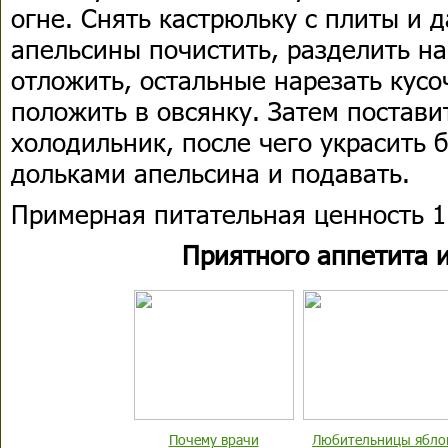
огне. Снять кастрюльку с плиты и д
апельсины почистить, разделить на
отложить, остальные нарезать кусо
положить в овсянку. Затем поставит
холодильник, после чего украсить
дольками апельсина и подавать.
Примерная питательная ценность 1 
Приятного аппетита и
Почему врачи
Любительницы ябло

···

** WHAT YOU SHOULD DO **
Render the material as a Markdown table with the columns Row and Text line, giving each non-blank line its own numbered row. Leave the pictures out.

** SOLUTION **
| Row | Text line |
|---|---|
| 1 | огне. Снять кастрюльку с плиты и д |
| 2 | апельсины почистить, разделить на |
| 3 | отложить, остальные нарезать кусо |
| 4 | положить в овсянку. Затем поставит |
| 5 | холодильник, после чего украсить |
| 6 | дольками апельсина и подавать. |
| 7 | Примерная питательная ценность 1  |
| 8 | Приятного аппетита и |
| 9 | Почему врачи |
| 10 | Любительницы ябло |